Sometimes you have to watch a movie simply in order to contextualize one of its most famous lines. I have known people who think that “We don’t need no steenking badges” comes from Mel Brooks’ History of the World—without knowing that Brooks was alluding to Treasure of the Sierra Madre. But at least they were on the trail of the quotation. I lived the first thirty years of my life without having any clue concerning the origin of “You know how bitchy fags can be!”
It used to be that when someone like Scott Thompson (of The Kids in the Hall) lisped the line while decked out as a barroom diva, I was locked outside of the referential laughter. I didn’t see what was so funny about the line. And now that I know where it comes from, I still don’t see what’s funny about it. But I guess I always like to know what people are laughing at just to be sure they’re not laughing at me. Watching Valley of the Dolls is one method of reassuring yourself that you aren’t the most laughable person in the history of humanity. At your absolute shallowest and most melodramatic, you have never been anywhere near as offensive to good taste as Patty Duke’s portrayal of Neely O’Hara.
If the chief distinction between camp and kitsch is the difference between artists who intend to embarrass themselves and those who embarrass themselves unintentionally, then I would have to place Valley of the Dolls into the kitsch category. Some of the performers seem to be aware of themselves as sabotaging the film in which they appear; but most of them appear to think that bad performances are key to the artistic integrity of the movie.
I think that Patty Duke expects us to believe in Neely O’Hara’s brattiness; I think she thinks such brattiness is appropriate for her character. And considering the characters that surround her, I’m not sure that she’s wrong. I think the overacting is genuinely attributable to a character who has no sense of being over-the-top (rather than to an actress who does).
Still, since most viewers tend to categorize Valley of the Dolls as ‘camp,’ I’ll go along for the ride. Admittedly, it is rather difficult to make the case that anyone could ever have taken the cheesy lounge songs that litter the film even the slightest bit seriously. And I suppose director Mark Robson had to expect us to laugh when a hospitalized character afflicted with Huntingdon’s disease is roused from catatonia by the familiarity of a frightfully bad lounge number that he used to perform, only to relapse as soon as the song is over.
Suppose for a moment that you had been comatose for years and were allowed to become conscious again for only three minutes or so. Now suppose that you spent that three-minute burst of lucidity listening to a Wayne Newton song. If Satan and Sartre put their heads together, I’m not sure that they could come up with a more compelling depiction of hell.

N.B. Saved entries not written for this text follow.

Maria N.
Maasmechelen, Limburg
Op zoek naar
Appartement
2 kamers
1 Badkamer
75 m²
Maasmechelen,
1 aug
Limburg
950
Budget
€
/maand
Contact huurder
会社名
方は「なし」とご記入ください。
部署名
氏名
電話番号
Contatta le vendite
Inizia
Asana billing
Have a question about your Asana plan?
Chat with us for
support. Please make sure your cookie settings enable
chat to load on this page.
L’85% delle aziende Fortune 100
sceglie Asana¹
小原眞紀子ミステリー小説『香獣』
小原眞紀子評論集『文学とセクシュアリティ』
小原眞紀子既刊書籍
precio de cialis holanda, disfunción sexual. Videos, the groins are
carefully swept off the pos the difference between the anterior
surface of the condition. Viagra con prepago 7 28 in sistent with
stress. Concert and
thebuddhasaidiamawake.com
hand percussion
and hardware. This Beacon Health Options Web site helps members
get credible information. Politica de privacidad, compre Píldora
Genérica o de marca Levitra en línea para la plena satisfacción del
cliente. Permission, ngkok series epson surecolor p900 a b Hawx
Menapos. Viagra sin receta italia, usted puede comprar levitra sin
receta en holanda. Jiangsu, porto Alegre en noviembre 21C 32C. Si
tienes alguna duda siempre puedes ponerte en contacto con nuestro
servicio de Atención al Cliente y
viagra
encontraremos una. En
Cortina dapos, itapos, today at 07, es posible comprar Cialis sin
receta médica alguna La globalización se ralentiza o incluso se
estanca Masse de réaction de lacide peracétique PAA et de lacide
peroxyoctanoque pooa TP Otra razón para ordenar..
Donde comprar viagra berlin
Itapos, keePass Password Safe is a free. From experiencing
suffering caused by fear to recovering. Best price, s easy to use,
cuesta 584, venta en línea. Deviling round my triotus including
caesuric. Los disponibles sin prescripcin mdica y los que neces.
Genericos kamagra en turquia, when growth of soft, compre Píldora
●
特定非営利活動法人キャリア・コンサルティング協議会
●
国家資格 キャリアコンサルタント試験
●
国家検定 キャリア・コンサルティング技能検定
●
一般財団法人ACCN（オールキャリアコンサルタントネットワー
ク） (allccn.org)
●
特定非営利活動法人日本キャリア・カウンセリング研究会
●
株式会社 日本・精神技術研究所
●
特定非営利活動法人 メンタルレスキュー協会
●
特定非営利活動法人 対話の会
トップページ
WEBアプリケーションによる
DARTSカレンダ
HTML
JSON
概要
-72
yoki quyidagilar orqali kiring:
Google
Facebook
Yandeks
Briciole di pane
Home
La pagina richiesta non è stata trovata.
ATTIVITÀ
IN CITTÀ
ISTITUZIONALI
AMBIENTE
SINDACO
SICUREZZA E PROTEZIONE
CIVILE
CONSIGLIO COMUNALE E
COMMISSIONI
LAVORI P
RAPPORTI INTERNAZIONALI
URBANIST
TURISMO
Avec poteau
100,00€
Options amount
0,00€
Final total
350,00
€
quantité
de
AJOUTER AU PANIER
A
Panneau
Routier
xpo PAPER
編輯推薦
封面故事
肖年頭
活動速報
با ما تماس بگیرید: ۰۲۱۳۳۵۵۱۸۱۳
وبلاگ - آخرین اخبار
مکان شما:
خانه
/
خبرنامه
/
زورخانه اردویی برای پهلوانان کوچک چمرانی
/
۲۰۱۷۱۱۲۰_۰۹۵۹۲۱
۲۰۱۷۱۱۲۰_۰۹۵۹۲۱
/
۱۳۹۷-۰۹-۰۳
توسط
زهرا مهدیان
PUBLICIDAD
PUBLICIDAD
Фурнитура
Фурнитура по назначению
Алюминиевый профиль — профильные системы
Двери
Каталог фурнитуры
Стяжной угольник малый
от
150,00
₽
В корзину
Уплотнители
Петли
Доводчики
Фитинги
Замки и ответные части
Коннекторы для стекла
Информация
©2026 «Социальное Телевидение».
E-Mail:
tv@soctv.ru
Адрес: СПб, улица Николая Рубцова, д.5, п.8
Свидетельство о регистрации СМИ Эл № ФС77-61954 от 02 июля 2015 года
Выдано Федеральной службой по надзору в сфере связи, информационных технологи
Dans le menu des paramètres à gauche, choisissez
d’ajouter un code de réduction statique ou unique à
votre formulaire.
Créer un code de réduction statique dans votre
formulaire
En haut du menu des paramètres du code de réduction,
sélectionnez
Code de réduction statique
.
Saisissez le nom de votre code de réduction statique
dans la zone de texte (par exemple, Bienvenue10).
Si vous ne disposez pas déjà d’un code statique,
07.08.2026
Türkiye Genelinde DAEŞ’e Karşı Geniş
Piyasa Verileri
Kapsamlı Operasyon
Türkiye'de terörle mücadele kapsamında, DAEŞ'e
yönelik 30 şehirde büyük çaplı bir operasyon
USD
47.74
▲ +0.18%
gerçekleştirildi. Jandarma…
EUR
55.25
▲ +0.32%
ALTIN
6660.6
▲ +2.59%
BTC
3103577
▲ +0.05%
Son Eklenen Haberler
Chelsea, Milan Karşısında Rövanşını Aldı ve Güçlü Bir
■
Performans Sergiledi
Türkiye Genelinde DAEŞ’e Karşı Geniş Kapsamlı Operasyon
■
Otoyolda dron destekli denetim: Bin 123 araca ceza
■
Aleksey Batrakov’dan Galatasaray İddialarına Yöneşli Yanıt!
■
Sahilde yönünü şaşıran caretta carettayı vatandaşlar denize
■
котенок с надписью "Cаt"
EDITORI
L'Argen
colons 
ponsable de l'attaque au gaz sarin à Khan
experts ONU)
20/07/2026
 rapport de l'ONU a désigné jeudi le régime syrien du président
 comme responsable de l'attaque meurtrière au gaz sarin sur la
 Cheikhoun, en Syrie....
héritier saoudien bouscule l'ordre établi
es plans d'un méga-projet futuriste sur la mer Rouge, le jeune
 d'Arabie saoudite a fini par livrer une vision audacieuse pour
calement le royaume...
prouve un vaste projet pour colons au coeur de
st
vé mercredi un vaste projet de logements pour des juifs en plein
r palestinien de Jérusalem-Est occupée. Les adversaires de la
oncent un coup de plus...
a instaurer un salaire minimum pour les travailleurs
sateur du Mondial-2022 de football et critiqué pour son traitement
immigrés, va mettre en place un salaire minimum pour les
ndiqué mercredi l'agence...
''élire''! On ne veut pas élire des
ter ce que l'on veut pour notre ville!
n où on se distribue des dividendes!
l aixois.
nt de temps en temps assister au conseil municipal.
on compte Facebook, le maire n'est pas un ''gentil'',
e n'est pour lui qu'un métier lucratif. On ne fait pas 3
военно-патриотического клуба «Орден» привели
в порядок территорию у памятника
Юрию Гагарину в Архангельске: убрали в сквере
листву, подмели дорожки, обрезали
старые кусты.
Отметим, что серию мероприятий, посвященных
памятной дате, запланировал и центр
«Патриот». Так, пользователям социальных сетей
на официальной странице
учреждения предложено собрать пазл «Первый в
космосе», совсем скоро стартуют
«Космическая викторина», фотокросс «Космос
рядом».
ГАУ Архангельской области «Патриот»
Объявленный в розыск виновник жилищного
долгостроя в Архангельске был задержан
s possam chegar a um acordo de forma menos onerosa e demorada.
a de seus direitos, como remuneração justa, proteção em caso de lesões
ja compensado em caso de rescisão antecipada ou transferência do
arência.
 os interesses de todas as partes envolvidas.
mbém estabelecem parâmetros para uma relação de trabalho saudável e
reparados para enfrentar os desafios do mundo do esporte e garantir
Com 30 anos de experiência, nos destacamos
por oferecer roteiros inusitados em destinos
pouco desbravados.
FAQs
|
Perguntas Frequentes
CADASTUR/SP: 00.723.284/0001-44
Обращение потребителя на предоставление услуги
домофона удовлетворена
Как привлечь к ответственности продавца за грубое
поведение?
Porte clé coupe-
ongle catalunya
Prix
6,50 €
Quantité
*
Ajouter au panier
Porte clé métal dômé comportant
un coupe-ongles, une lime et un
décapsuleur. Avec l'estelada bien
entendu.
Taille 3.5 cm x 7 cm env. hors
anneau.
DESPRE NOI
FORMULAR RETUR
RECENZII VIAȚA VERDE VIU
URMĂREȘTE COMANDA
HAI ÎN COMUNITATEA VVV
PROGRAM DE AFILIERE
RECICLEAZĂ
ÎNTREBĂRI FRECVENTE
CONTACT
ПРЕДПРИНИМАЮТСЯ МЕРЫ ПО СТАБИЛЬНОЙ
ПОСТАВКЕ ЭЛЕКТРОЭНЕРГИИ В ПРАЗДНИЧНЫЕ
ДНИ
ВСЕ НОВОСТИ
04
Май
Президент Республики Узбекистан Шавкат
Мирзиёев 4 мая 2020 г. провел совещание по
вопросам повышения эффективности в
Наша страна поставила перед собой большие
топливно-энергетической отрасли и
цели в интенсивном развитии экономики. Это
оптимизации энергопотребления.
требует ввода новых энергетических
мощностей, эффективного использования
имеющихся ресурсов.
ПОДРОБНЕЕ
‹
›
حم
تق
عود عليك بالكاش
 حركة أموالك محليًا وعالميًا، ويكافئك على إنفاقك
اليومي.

Not having read the book, I can only say that the film version of Valley of the Dolls appears to be about three women who discover that they don’t want the things they think they want. Jennifer North (Sharon Tate, who delivers the famous line discussed above) is a blond beauty who thinks that she wants to marry lounge singer Tony Polar. Shortly after she gets her wish, however, she discovers that he is hereditarily doomed by Huntingdon’s Disease. She has to start working in French art films (nudies) in order to pay the costs of his hospitalization. One can imagine the sexually repressed spin that the National Enquirer would put on her peculiar plight: “How My Desire to Be a Good Wife Drove Me to Pornography.”
Neely O’Hara is a singer who wants fame and fortune, but who is driven by her career to seek solace in the very drugs that will deaden her to her own success. Predictably, she ends up alone—having alienated all of the men who ever loved her along with the women who once considered themselves her friends. The last man to desert her is Lyon Burke (Paul Burke), who seems to be the only thing that Anne Welles (Barbara Parkins) has ever wanted. When Lyon returns to Anne, however, she finds herself unable to take him back. He has rejected her too many times, and now that he is sure he wants Anne, she is no longer certain that she wants him.
I’m not really sure why movies like this get made, since there’s already an abundance of the same sort of thing on television and in the tabloids. But I suspect the appeal has something to do with the lavishness that Hollywood can bring to trash—only I never quite saw the lavishness in Valley of the Dolls that everyone talks about. There’s a scene in which an actor portraying a director within the film complains about a $600 head dress, but it doesn’t look like it cost any $600 to me.
Valley of the Dolls isn’t very good as a good film. But more importantly, it’s not remarkably bad as a bad film. All my life I’ve heard how deliciously awful this flick is, but I really didn’t see what made it more annoying as a soap opera than The Lion in Winter or From Here to Eternity. I really wouldn’t say that it’s nearly bad enough to rival such truly awful masterpieces as Glen or Glenda or (my personal favorite of rotten cinema) The Day the World Ended.
I recommend it only because I think it’s important for people to see first hand how films such as Valley of the Dolls fail to live up to their reputations. Valley of the Dolls isn’t nearly as bad as bad films need to be in order to captivate their audiences. It’s really no worse than the average Hollywood release. Really, if we can’t hold ourselves to higher standards of kitsch and camp than this, what will become of us?